- [Angezeigter Text]:
'''

Lange Zeit konnte der IS mehr Anhänger gewinnen als die vielen anderen Rebellengruppen, weil man besseren Sold zahlen konnte. Doch durch den Zusammenbruch des illegalen Erdölexports und durch massive Einbrüche der Devisenzufuhr mussten die IS-Kämpfer mit weniger Sold auskommen, teilweise sogar leer ausgehen. Das hat zur Frustration geführt. Weniger Geld und weniger militärische Erfolge bedeutet weniger Anziehungskraft für die radikalen Fundamentalisten, die lange Zeit den IS heimlich oder öffentlich bejubelten. Ihr Nimbus der Unbesiegbarkeit ist verlorengegangen.

New York Times berichtet von Ankunft hochrangiger Al-Qaida-Führer in Syrien

Al-Qaida scheint die Gunst der Stunde zu nutzen. Denn während sich die Weltgemeinschaft bei der Bewertung des IS als Terrororganisation einig war, blieb die Einschätzung anderer radikal-fundamentalistischer Gruppierungen in Syrien unklar. Besonders in den hügeligen Regionen Nordsyriens und Nordwestsyriens ist die Situation verworren. Unterschiedliche Gruppierungen und Warlords haben hier ihre Territorien markiert und bekämpfen sich zum Teil gegenseitig. Eine der radikal-islamischen Organisationen in dieser Region ist die Al-Nusra-Front, die genauso brutal gegen ihre Gegner vorgeht, wie die Anhänger des IS es tun. Die Al-Nusra-Front ist, wie ursprünglich der IS, ein Ableger von Al-Qaida.

'''

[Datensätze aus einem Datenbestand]
'''

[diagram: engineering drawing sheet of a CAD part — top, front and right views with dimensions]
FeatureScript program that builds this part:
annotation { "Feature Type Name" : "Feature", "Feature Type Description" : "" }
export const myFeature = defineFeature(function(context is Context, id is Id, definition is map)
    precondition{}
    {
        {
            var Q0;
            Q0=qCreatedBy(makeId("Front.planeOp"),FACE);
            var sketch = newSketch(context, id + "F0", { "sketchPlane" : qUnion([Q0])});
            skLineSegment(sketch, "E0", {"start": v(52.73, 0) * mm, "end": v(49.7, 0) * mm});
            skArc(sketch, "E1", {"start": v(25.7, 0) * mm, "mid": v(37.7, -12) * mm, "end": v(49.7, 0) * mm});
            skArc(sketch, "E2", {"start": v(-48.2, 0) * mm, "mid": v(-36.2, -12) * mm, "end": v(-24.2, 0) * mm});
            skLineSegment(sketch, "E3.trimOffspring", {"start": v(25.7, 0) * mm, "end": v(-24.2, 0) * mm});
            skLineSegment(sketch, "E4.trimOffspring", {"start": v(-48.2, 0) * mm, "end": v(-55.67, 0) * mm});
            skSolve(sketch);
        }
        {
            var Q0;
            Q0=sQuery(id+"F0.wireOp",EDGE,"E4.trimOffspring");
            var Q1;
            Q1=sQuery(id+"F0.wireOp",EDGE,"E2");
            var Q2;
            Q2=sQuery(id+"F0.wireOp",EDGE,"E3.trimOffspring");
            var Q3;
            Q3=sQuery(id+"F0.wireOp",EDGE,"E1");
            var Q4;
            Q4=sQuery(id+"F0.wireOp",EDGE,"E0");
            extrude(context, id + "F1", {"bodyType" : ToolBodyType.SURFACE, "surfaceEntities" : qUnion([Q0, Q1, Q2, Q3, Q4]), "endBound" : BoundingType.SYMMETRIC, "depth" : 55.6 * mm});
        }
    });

'''

- [Aufgaben]:
1) Bearbeite in der Auflistung die Zeilen vom Anfang bis einschließlich der Zeile mit "v(52.73, 0) *". Ersetze darin "Q0" durch "planeQuery", lass alles andere unverändert und gib nur diese Zeilen aus.
2) Nimm den Text über den IS und Al-Qaida in Syrien nach seinem letzten Satz wieder auf und schreib ihn weiter.

- [Lösungen]:
1)
[diagram: engineering drawing sheet of a CAD part — top, front and right views with dimensions]
FeatureScript program that builds this part:
annotation { "Feature Type Name" : "Feature", "Feature Type Description" : "" }
export const myFeature = defineFeature(function(context is Context, id is Id, definition is map)
    precondition{}
    {
        {
            var planeQuery;
            planeQuery=qCreatedBy(makeId("Front.planeOp"),FACE);
            var sketch = newSketch(context, id + "F0", { "sketchPlane" : qUnion([planeQuery])});
            skLineSegment(sketch, "E0", {"start": v(52.73, 0) * mm, "end": v(49.7, 0) * mm});

2)
Wie zunächst die New York Times und später auch verschiedene deutsche Medien berichteten, richtet die weltweit tätige Organisation Al-Qaida ihren Fokus immer mehr auf Syrien, um im Norden und Nordwesten einen islamischen radikal-sunnitschen Gottesstaat zu errichten. Dieser wäre sozusagen direkte Konkurrenz zum IS und könnte sogar von dort Kräfte absaugen, falls der IS weiter in Bedrängnis geraten könnte. Während der IS hauptsächlich entlang der Flüsse Euphrat und Tigris im Norden des syrischen und irakischen Mesopotamien sich ausgebreitet hat, setzte sich die mit Al-Qaida verbundene Al-Nusra-Font in den fruchtbaren und dicht bevölkerten Hügellandschaften Nordwestsyriens fest.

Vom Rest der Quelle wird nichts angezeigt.